For I find it to be a law that when I want to do right, evil lies close at hand. For I delight in the law of God, in my inner being, but I see in my members another law waging war against the law of my mind and making me captive to the law of sin that dwells in my members. Wretched man that I am! Who will deliver me from this body of death? Thanks be to God through Jesus Christ our Lord! So then, I myself serve the law of God with my mind, but with my flesh I serve the law of sin" (Rom. 7:15–25). 

If this is the common experience of true believers, then it means that we should be willing to bear long with others. If we have known the continual battle between the flesh and the Spirit in our own life, then we should be ready to walk with others who know the same experience. This is why Jesus taught Peter that believers are to forgive their brother or sister if he or she comes and repents "seventy-seven times" (Matt. 18:21–22).

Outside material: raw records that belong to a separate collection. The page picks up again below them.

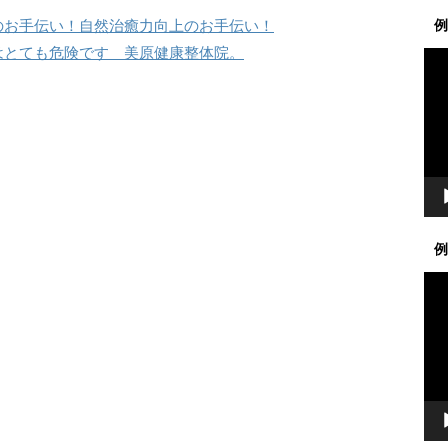
のお手伝い！自然治癒力向上のお手伝い！
例
はとても危険です 美原健康整体院。
動
画
プ
レ
ー
ヤ
ー
例
動
画
プ
レ
ー
ヤ
ー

Additionally, we should see more of our own sin than we do the sin of others. As the Puritan Thomas Watson once wrote, "A humble Christian studies his own infirmities, and another’s excellencies." The indwelling sin in our own hearts and lives ought to appear as a log in comparison to what looks like a speck in the eye of another believer.

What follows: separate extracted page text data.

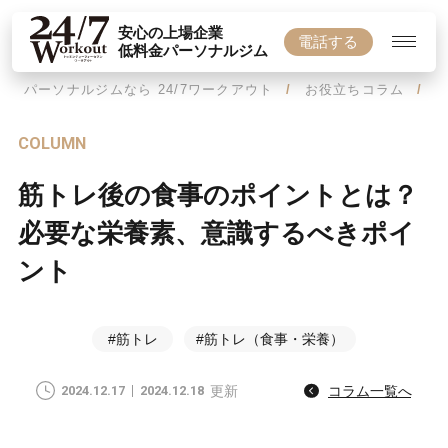
安心の上場企業
電話する
低料金パーソナルジム
パーソナルジムなら 24/7ワークアウト
お役立ちコラム
COLUMN
筋トレ後の食事のポイントとは？
必要な栄養素、意識するべきポイ
ント
#筋トレ
#筋トレ（食事・栄養）
2024.12.17
2024.12.18
更新
コラム一覧へ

3. Remember what you will be in glory. There is a day coming when no believer will ever offend another believer or will ever be offended by another believer. Christ has purchased eternal holiness for His blood-bought people. This means that we should view ourselves and those who profess the true faith as those with whom we will dwell for all eternity in unbroken fellowship and love. In Charity and Its Fruit, Jonathan Edwards explained that heaven will be "a world of love" in which believers live together in perfect harmony. 

Additionally, remembering that the most aggravating believer in the present will be a glorified believer in the hereafter. As C.S. Lewis explained in The Weight of Glory, "It is a serious thing. . .to remember that the dullest most uninteresting person you can talk to may one day be a creature which, if you saw it now, you would be strongly tempted to worship."

None of these are meant to downplay our own need for repentance, or the need those who have offended us have of repentance. In fact, they are meant to encourage repentance. If we live under grace, it should be reflective of the way that we seek grace from others and extend grace to others in the same body of believers. Jesus died for all of the offenses of all of the elect. We, therefore, are to live in light of that–both by seeking to cause no offense and in laboring not to be easily offended. What a glorious picture of the gospel at work among believers when these things are seen in actions. May God give us grace to bear long with other believers, and to cover their offenses when they come to us in brokenness over their sin.